= Beginning of Section =
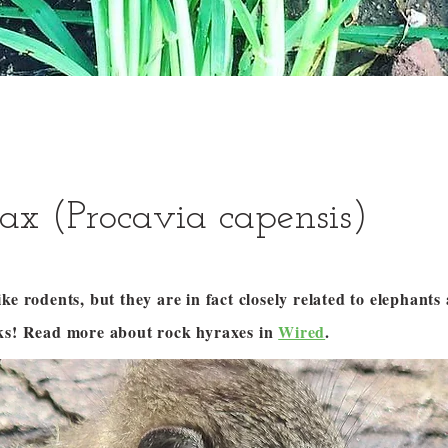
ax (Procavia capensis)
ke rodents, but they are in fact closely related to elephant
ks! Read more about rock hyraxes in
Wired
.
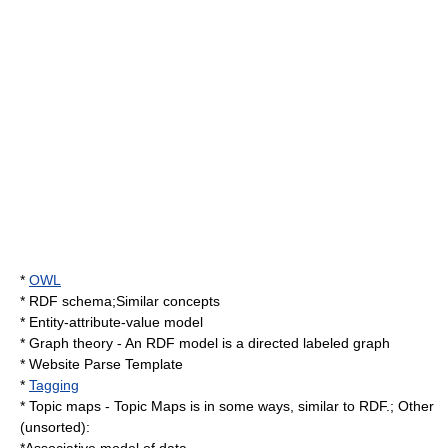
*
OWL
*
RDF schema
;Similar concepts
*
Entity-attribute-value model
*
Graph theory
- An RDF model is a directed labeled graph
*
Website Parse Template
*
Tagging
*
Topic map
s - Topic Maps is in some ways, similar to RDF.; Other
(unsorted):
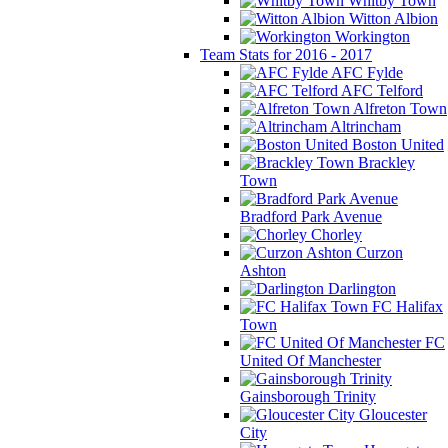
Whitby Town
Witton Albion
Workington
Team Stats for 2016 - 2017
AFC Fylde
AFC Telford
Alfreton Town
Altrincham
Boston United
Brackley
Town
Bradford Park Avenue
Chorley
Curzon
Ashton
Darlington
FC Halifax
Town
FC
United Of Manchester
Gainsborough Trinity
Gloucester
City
= End of Section =
- [WHAT YOU ARE ASKED TO DO]:
Copy every line of text in the listing above word for word, keeping the line breaks, and leave out the pictures.

- [SOLVED EXERCISE]:
ax (Procavia capensis)
ke rodents, but they are in fact closely related to elephant
ks! Read more about rock hyraxes in
Wired
.
*
OWL
*
RDF schema
;Similar concepts
*
Entity-attribute-value model
*
Graph theory
- An RDF model is a directed labeled graph
*
Website Parse Template
*
Tagging
*
Topic map
s - Topic Maps is in some ways, similar to RDF.; Other
(unsorted):
Whitby Town
Witton Albion
Workington
Team Stats for 2016 - 2017
AFC Fylde
AFC Telford
Alfreton Town
Altrincham
Boston United
Brackley
Town
Bradford Park Avenue
Chorley
Curzon
Ashton
Darlington
FC Halifax
Town
FC
United Of Manchester
Gainsborough Trinity
Gloucester
City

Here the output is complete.